しんちゃんの老いじたく日記

昭和30年生まれ。愛媛県伊予郡松前町出身の元地方公務員です。

令和の時代の国造り

日経新聞では、石原信雄・元内閣官房副長官の「私の履歴書」の連載が続いていましたが、

月末の今日がその最終回でした。最終回の今日も、次のような印象に残る記述がありました。


『14年から官邸が各省幹部の人事権を握り、官邸一極集中の政治主導が強まっている。

 政治主導は政策の重点を政治が決めることで、それと行政の公平性・中立性は別の話である。

 法治国家法の下の平等が原則だ。

 支持政党や思想にかかわらず、同じ要件の人が行政から受ける恩恵に差があってはならない。

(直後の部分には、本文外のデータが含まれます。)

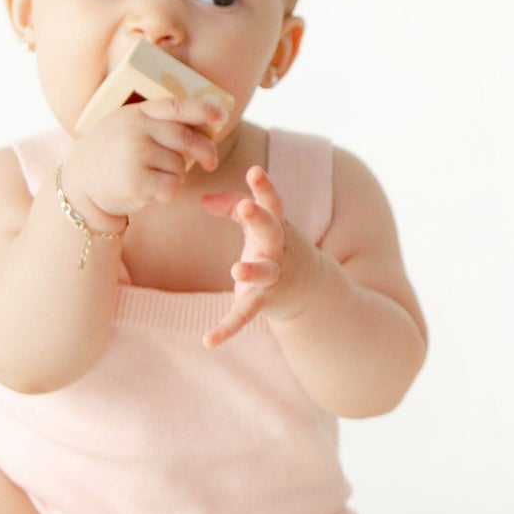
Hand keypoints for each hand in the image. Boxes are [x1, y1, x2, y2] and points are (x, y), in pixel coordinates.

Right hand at [60, 97, 226, 226]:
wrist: (80, 183)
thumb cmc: (111, 156)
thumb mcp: (126, 127)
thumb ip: (155, 124)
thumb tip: (200, 130)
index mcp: (137, 113)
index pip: (175, 106)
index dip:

 有力政治家に忖度(そんたく)して行政の公平性・中立性が冒されるのは民主主義の後退で、

 危険なことだ。官邸が人事権を握る今、勇気のいることだが、役人はこのけじめを守ってほしい。

 政治の側には行政の公平性・中立性を堅持するため、

 人事の運用で各省の意見を尊重するよう望みたい。』


そして、連載の全編を通じて印象に残っているのは、石原さんが尊敬できる政治家として、

竹下登元総理と村山富市元総理の、お二人の名前を挙げられていたことでした。

竹下元総理には「満身創痍でもあきらめない決意を感じた」、

村山富市元総理は「公平無私で責任感の強い方である」と、当時を述懐されていました。

たぶん、お二人とも石原さんの目から見て、リーダーとしての「人間性」に優れていたのだと思います。


そういえば、連載を読んで、現役職員の頃に、石原さんの御講演を拝聴したことを思い出しました。

その時、どんなことをお話しされたのか、もうすっかり忘れてしまいましたが、

誠実そうなお人柄と丁寧で分かりやすいお話しぶりは、しっかりと覚えています。


なお、石原さんは連載の最後に、

『官僚諸君が大きな制度設計に関わる機会はすぐそこにある。

 政と官がよい緊張感を持った令和の時代の国造りに期待したい。』と述べられていました。

「令和の時代の国造り」がどのようなものになるのか、

現役地方公務員を退いた私も、興味と関心を持ち続けていたいと思います。